Posso afirmar com absoluta convicção que ter filhos foi a melhor decisão que tomei na vida. Apesar dos pesares: dá trabalho, cansa; tem horas que parece quando a gente está no mar, toma caldo de uma onda e ainda no zonzeio da recuperação, vem uma nova onda e te dá um caldo outra vez, sabe como? Mas desde que elas chegaram eu me alimento melhor, durmo melhor (menos, mas melhor), pratico exercícios físicos, me divirto, aprendi mais que duas enciclopédias inteiras e ainda tem umas fofurices de recompensa.
Pois. Mas nas horas que o calo aperta – tipo quando a criança de quase dois anos está tendo o 3° momento de choro incontrolável do dia, na hora que tem que escovar os dentes pela 3° vez – bem que passa pela cabeça o clássico: “mas que diabos eu tô fazendo aqui?”. Contudo, o papel dos pais/cuidadores/adultos por perto nessas ocasiões (e em tantas outras semelhantes, em casa, no mercado, no parque, no restaurante) é respirar fundo e exercer a empatia. Com certeza a criança está pensando a mesma coisa.
Nos cabe lembrar que aquela criança chorando, às vezes desesperada, não consegue controlar suas emoções porque ainda não possui o aparato biológico para isso (o cérebro de uma criança até os 6 anos ainda está passando do rudimentar para o mais complexo) nem vivência nesse mundo o suficiente para discernir com clareza. E, sim: nem mesmo os adultos têm esses requisitos, dependendo da situação com a qual se deparam (sabe aquela compra por impulso ou quando você se empanturra de comida, bebida e outras coisas mais…).

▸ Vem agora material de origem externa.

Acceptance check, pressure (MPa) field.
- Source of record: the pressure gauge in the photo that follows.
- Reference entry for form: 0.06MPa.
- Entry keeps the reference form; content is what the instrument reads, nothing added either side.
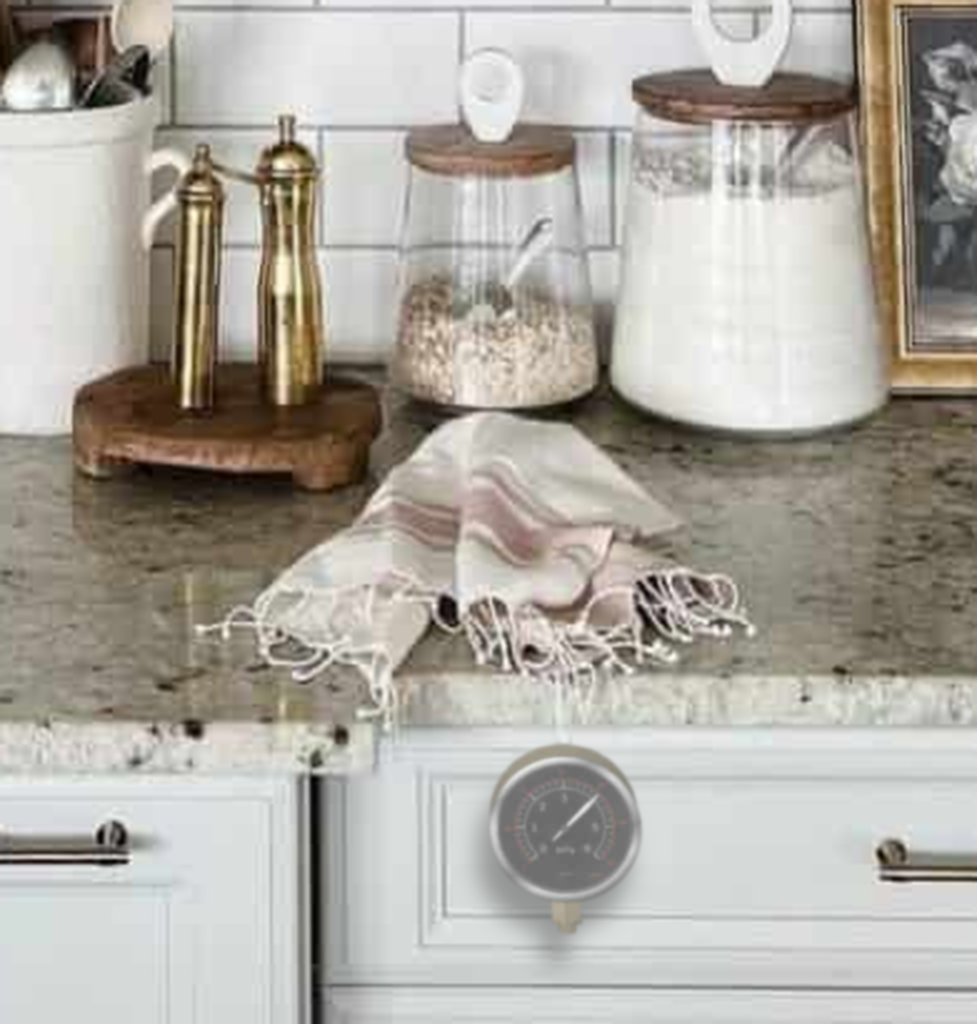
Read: 4MPa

Quando a nossa tendência é responder de forma violenta às reações de uma criança estamos repetindo algo pelo qual passamos na infância.
Não pense que esse é um exercício fácil. Pelo contrário, é árdua tarefa manter-se nos eixos na hora em que a criança perde a calma. Seja porque já estamos cansados por causa de outras tarefas cotidianas, do trabalho, do trânsito, enfim… Ou se já repetimos o mesmo comando várias vezes para a pequena criatura e ela insiste em manter o padrão contrário. Não é tranquilo perceber que não se têm controle sobre tudo.
Dizem os entendidos em psicologia que esse momento nos afeta tanto porque nos faz entrar em contato com a criança que nós fomos. E os adultos de hoje em dia, em geral, foram crianças criadas num tempo em que a palmada e o castigo eram lugar-comum. Quando a nossa tendência é responder de forma violenta às reações de uma criança estamos repetindo algo pelo qual passamos na infância. E, por vezes, é duro rever os fantasmas do passado.
Como não sou (não somos?) monges tibetanos dotados de uma espiritualidade profunda, é claro que vamos perder a paciência por alguns momentos, algumas vezes, e aquele lance de “se abaixar, olhar nos olhos e conversar” vai para as cucuias. Por aqui, o combinado é que quando a paciência se esgotar, saímos de perto da cria para respirar fundo, respirar outros ares e retomar a jornada. Mas acredito que o importante é ter o objetivo principal em mente: respeitar a criança enquanto indivíduo, respeitar seu tempo e suas necessidades. E, principalmente, entender que são indefesos.
Um levantamento apontou que, na França, diariamente duas crianças são mortas pelos próprios pais . Índice assustador, apavorante. Por aqui, não é diferente: a cada hora, 5 casos de violência contra crianças são registrados no país. Pior, a situação é naturalizada e a percepção de adultos e crianças é que resolver as situações com violência é normal.
Pode parecer estranho e talvez seja como andar por um caminho desconhecido, mas há vários pais que adotam uma prática diferente, a da ~~ disciplina positiva ~~. Detesto os rótulos até porque nem tenho como saber se daqui a alguns anos manterei essas convicções (ter filhos é um eterno “cuspir para cima”), mas talvez, daqui a algum tempo, toda a sociedade colherá os frutos de uma geração criada na base da conversa (pelo menos na maior parte do tempo), fazendo valer aquele velhíssimo clichê: “só faça para os outros aquilo que você quer que seja feito para ti mesmo”, e nesses “outros”, é claro, estão incluídas as crianças de todas as idades.